MATERIAL PROVIDED Start Marker

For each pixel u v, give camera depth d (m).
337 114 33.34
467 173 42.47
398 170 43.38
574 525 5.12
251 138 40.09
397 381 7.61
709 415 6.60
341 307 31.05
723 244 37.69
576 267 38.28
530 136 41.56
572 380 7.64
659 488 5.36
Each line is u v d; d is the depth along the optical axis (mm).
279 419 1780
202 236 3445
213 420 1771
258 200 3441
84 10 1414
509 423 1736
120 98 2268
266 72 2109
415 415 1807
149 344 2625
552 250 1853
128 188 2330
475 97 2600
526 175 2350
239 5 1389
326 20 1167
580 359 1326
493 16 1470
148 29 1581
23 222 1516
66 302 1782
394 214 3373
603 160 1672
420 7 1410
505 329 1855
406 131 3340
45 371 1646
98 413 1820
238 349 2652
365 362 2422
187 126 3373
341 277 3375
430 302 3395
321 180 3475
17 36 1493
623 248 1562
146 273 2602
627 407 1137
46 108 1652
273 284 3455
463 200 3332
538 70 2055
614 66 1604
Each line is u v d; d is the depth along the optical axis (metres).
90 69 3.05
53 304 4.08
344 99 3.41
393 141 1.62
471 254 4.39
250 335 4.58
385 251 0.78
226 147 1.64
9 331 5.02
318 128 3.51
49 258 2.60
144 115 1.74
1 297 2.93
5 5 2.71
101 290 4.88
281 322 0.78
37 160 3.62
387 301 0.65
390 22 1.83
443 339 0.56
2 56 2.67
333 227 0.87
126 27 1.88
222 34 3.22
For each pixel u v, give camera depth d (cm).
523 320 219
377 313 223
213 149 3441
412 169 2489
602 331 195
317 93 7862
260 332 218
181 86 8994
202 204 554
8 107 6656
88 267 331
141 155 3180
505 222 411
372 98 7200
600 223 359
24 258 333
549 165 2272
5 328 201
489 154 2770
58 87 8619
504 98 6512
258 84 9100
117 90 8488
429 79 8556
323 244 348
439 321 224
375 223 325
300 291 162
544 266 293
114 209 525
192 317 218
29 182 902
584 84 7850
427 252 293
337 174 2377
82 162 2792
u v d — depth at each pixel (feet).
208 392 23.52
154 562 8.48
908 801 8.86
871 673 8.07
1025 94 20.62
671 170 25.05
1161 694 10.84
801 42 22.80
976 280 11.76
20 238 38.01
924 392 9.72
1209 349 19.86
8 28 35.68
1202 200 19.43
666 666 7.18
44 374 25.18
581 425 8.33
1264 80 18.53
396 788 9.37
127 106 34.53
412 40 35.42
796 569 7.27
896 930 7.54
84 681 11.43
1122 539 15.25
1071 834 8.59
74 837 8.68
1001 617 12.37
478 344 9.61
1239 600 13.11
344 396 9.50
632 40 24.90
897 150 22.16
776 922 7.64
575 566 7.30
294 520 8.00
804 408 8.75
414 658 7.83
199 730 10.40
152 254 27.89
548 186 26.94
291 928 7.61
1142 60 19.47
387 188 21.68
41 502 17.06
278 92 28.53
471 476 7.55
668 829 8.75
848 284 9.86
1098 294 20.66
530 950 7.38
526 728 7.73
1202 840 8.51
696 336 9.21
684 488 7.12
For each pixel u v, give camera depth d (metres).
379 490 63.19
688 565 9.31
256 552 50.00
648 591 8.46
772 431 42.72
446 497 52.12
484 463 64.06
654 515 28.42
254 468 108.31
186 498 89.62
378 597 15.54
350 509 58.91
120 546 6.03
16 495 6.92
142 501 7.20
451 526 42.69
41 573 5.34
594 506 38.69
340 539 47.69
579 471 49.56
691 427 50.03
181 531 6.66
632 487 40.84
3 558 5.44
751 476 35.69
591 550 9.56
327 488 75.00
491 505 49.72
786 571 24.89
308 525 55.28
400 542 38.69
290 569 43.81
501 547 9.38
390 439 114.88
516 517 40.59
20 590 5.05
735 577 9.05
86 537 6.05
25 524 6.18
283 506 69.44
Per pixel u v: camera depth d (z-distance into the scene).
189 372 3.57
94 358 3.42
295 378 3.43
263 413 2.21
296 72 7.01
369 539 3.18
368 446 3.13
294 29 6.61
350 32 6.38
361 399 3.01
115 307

MATERIAL PROVIDED End Marker

- **TASK**
Only lines containing the word "depth" should be copied from the material above.

- **FINISHED EXERCISE**
For each pixel u v, give camera depth d (m).
Each line is u v d; d is the depth along the optical axis (mm).
Each line is u v d; d is the depth along the optical axis (metres).
For each pixel u v, give camera depth d (cm).
u v d — depth at each pixel (feet).
For each pixel u v, give camera depth d (metres).
Per pixel u v: camera depth d (z-distance into the scene).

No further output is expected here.